Basurales, alacranes, calles inundadas, barriales, cables sueltos, postes que se caen, yuyales y baldíos conforman la escenografía que el whatsapp encastra a fuerza de realidad. Obras mal ejecutadas, vandalismo, zonas abandonadas a la buena de Dios. Pavimentos que se horadan a la primera lluvia. De la capital a Concepción; de Yerba Buena y Tafí Viejo hacia los Valles; de Banda del Río Salí y Las Talitas al interior profundo que exhibe cráteres disfrazados de rutas y caminos vecinales. Cada denuncia llega rigurosamente documentada, lo que potencia su credibilidad. La evidencia desarma el manual de excusas de los funcionarios o empresarios de turno.
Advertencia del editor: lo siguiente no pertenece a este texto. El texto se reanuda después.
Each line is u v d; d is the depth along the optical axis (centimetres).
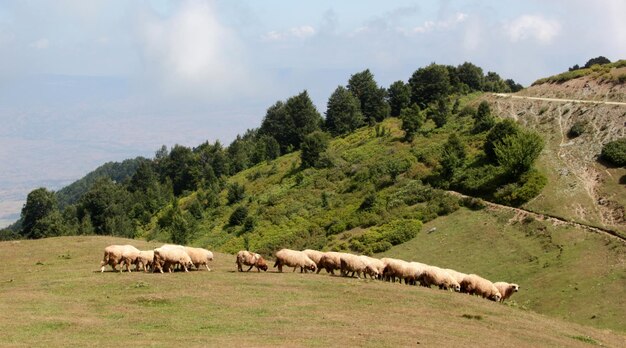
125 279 3406
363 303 2947
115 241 5653
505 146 8325
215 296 2984
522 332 2675
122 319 2531
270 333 2319
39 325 2386
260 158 15712
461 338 2408
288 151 16062
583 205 7019
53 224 11762
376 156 11050
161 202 14738
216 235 10169
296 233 8906
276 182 12144
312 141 12206
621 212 6631
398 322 2606
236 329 2384
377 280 3688
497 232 6988
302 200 10362
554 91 11056
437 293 3328
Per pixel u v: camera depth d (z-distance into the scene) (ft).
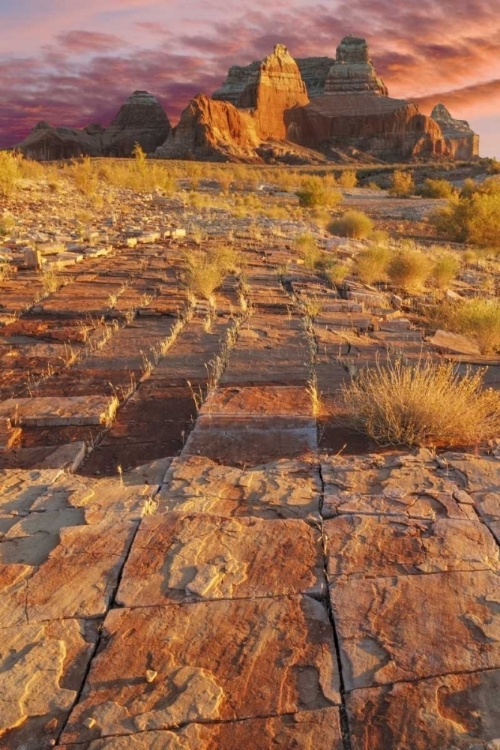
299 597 9.61
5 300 33.27
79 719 7.62
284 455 15.10
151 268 44.21
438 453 15.34
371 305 35.17
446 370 18.99
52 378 21.90
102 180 129.39
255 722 7.52
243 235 66.08
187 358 23.71
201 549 10.78
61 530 11.48
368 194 184.55
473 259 65.67
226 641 8.78
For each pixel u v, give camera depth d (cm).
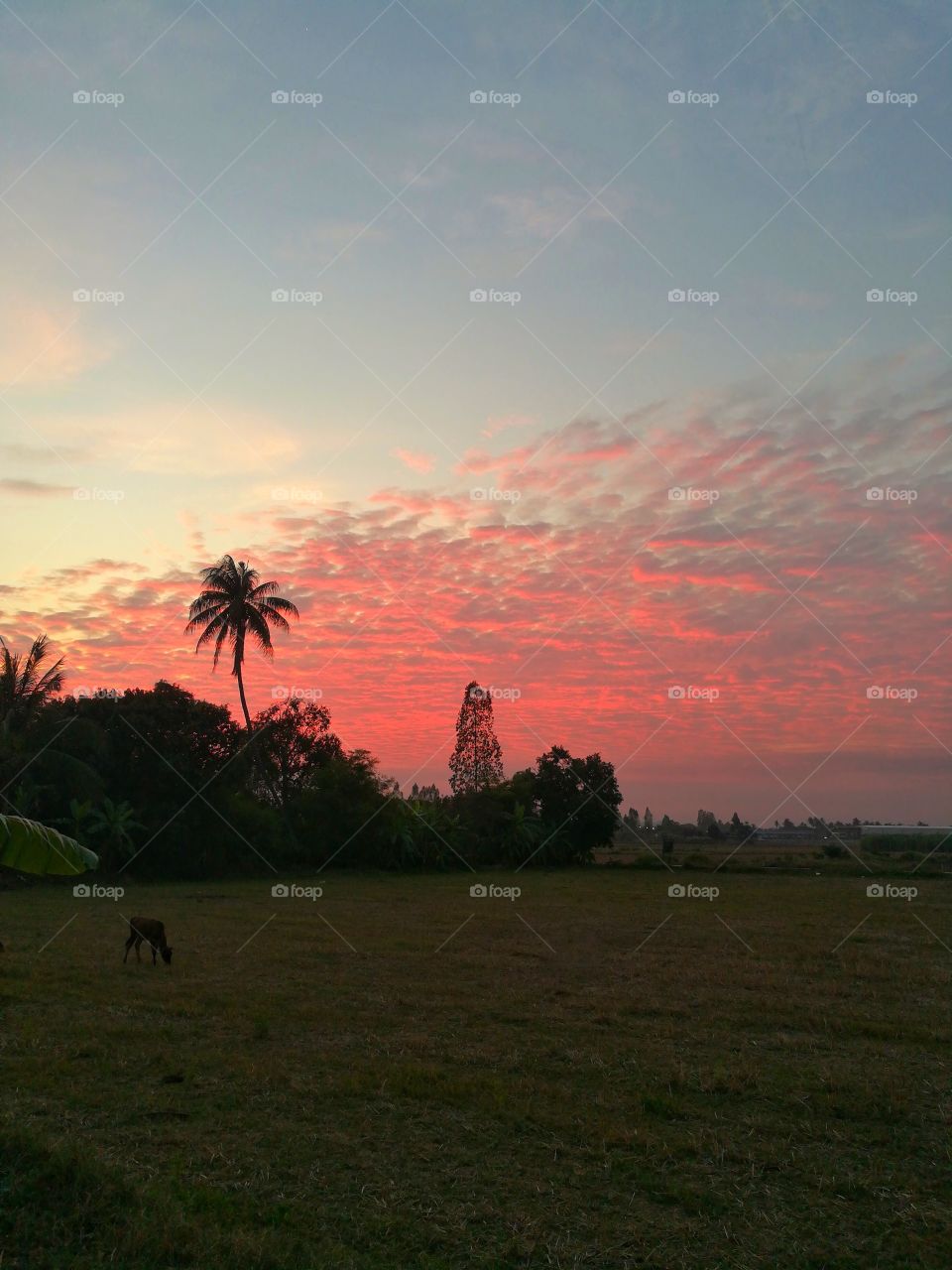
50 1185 593
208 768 5034
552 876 5419
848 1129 782
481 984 1505
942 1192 650
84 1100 816
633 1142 734
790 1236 575
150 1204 581
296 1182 647
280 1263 516
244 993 1374
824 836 10569
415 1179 655
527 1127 765
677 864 6331
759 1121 796
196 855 4825
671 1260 540
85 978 1497
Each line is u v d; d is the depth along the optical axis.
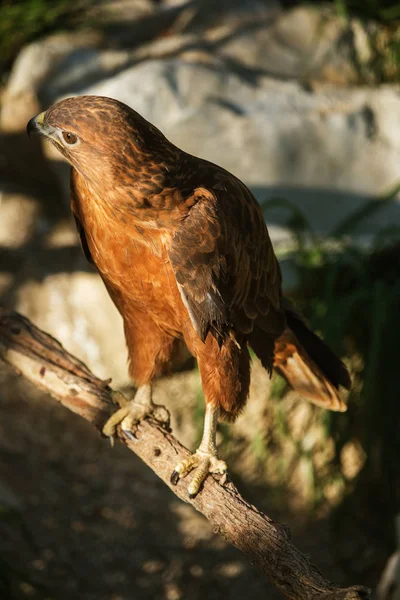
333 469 11.08
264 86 11.74
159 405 6.02
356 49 12.30
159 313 5.71
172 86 11.20
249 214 5.59
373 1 12.50
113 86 11.25
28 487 11.10
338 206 11.17
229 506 5.14
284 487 11.59
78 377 6.06
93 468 11.84
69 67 11.99
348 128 11.34
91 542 10.75
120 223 5.17
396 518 9.92
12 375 12.55
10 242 12.48
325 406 6.62
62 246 12.47
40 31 12.85
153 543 11.09
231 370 5.60
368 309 10.50
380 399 10.35
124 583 10.38
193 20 12.77
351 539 11.17
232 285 5.54
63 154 5.01
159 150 5.02
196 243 5.15
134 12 13.19
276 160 11.04
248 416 11.51
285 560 4.61
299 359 6.39
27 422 12.04
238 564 11.02
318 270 10.73
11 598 8.48
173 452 5.59
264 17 12.68
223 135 10.98
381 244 10.74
Los pasajeros están hartos de los choferes que se bajan a charlar o a jugar a la quiniela en medio del recorrido. Y también del estado de las unidades, sobre todo de las líneas que cubren el trayecto al sur y a San Pedro de Colalao. A veces no se dimensiona hasta qué punto se vive mal en Tucumán.
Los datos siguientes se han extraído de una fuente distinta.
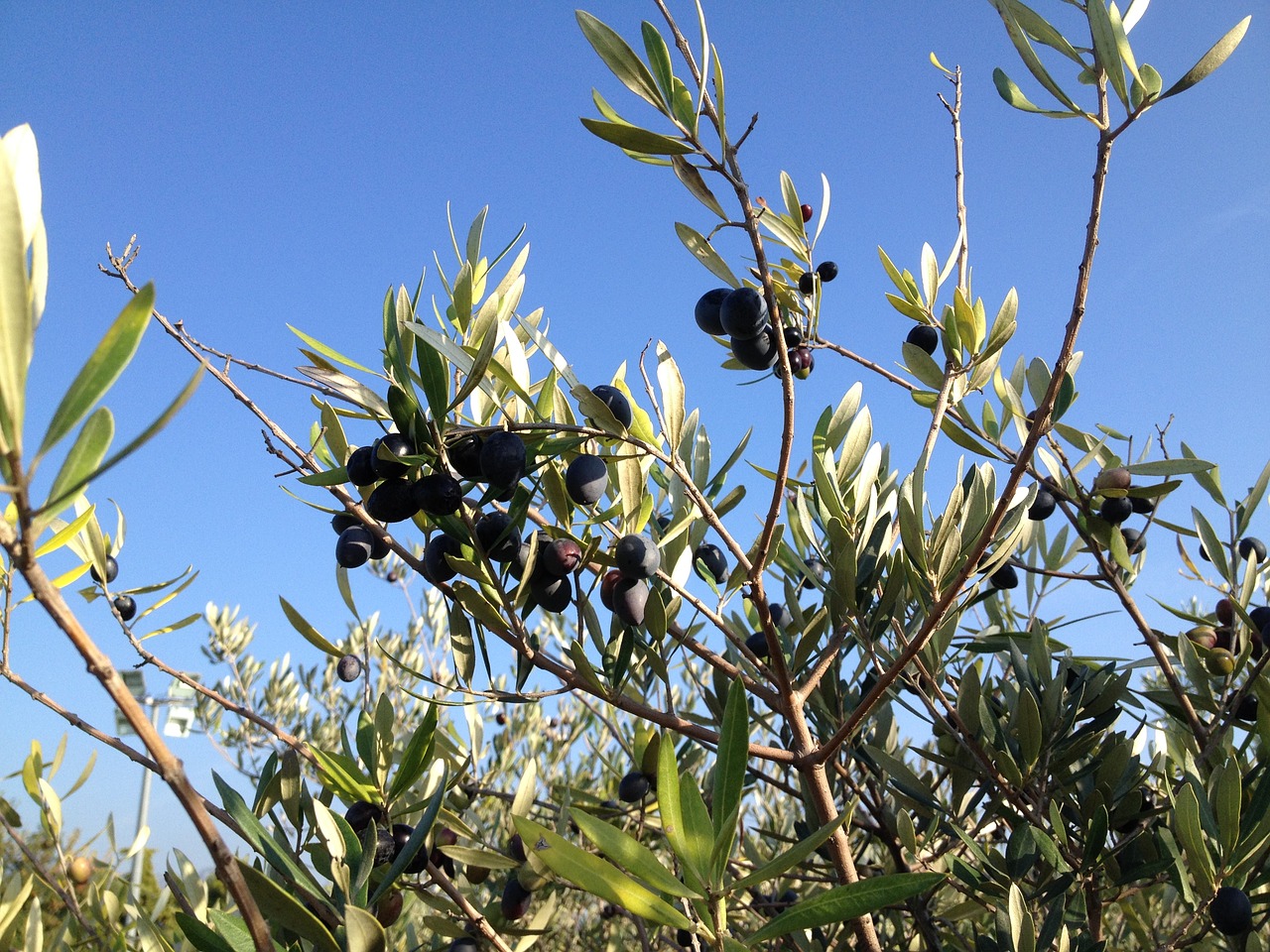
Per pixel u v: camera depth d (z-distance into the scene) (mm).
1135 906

Más difícil es dinamitar las barreras del miedo, por más confidencial que sea un sistema de denuncias. “Acá venden drogas todos los días”, “no se aguantan más los robos”, “ni siquiera se puede esperar el colectivo en paz” y un sinfín de etcéteras enhebran el discurso de la desprotección. La familia, además de disfuncional, lidia con la inseguridad.
Por un lado está la sociedad, desbordada de problemas y urgida de soluciones. Por el otro, estructuras que no dan abasto para afrontar tantos reclamos, y en gran medida deslegitimadas por culpa de sus propios pecados. De estos desafíos, quienes gobiernan y quienes pretenden hacerlo no dicen una palabra.